Component has responsive constraints:
- Width: Fill container
- Height: Hug contents
- Min width: 120px
- Max width: 400px

Apply constraints in re-rendered prototype?
[Y/N]:

Integration with Existing Figma Workflow

Compatibility

Works with existing Figma → WDS workflow:

Workflow A (Existing): Designer creates in Figma → MCP reads → WDS spec Workflow B (New): Prototype → MCP injects → Figma → MCP reads → WDS spec

Both workflows use same MCP server, same token extraction, same design system updates.


Unified Design System

All paths lead to design system:

Path 1: Manual Figma design → MCP → Design System
Path 2: Prototype → MCP → Figma → MCP → Design System
Path 3: Specification → Prototype → Design System (no Figma)
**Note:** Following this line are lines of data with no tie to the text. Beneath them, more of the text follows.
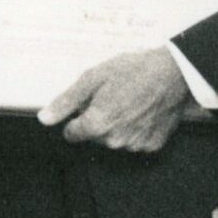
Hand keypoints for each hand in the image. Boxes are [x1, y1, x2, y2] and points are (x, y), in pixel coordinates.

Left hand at [41, 46, 188, 152]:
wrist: (173, 74)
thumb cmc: (132, 71)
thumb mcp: (93, 78)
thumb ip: (66, 102)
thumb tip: (45, 118)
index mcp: (97, 125)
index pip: (71, 134)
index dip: (76, 118)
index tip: (86, 105)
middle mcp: (115, 140)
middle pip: (93, 136)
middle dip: (96, 120)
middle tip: (110, 97)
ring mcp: (135, 145)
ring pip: (113, 139)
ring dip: (116, 125)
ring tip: (128, 102)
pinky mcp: (152, 145)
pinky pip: (134, 141)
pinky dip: (135, 129)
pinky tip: (141, 111)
Result: Single source of truth in Design System

Performance Considerations

Batch Processing

Efficient for multiple components:

# Sequential (slower)
wds figma inject btn-1 --file abc123
wds figma inject btn-2 --file abc123
wds figma inject btn-3 --file abc123

# Batch (faster)
wds figma batch inject --list buttons.txt --file abc123

Performance:

  • Sequential: ~5 seconds per component
  • Batch: ~2 seconds per component (parallel processing)

Caching

MCP Server caches:

  • Figma file structure
  • Component definitions
  • Design tokens
  • Object ID mappings

Benefits:

  • Faster subsequent operations
  • Reduced API calls
  • Offline capability (limited)

Security

API Token Management

Best practices:

# Never commit tokens to git
echo "FIGMA_ACCESS_TOKEN=*" >> .gitignore

# Use environment variables
export FIGMA_ACCESS_TOKEN="token"

# Or use secure credential storage
wds figma set-token --secure

Access Control

Figma file permissions:

  • MCP server requires edit access to inject components
  • Read-only access sufficient for reading refined components
  • Consider separate files for WDS injection vs production design

Troubleshooting

Debug Mode

# Enable verbose logging
wds figma inject btn-login-submit --file abc123 --debug

# Output shows:
# - HTML parsing steps
# - Figma API calls
# - Conversion process
# - Injection details
# - Error stack traces

Validation

# Validate before injection
wds figma validate btn-login-submit

# Checks:
# - Object ID exists
# - HTML structure valid
# - CSS parseable
# - Figma file accessible

Summary

MCP Server integration enables:

Precision: Inject specific components, not entire pages
Automation: Automated Object ID mapping and token extraction
Bidirectional: Prototype → Figma → Design System → Prototype
Traceability: Maintain Object ID connections throughout
Efficiency: Batch operations and caching
Integration: Works with existing Figma workflows

Result: Seamless, precise component refinement workflow that maintains traceability and enables iterative design improvement.


This MCP server integration is the key to making the prototype-to-Figma workflow practical and efficient for production use.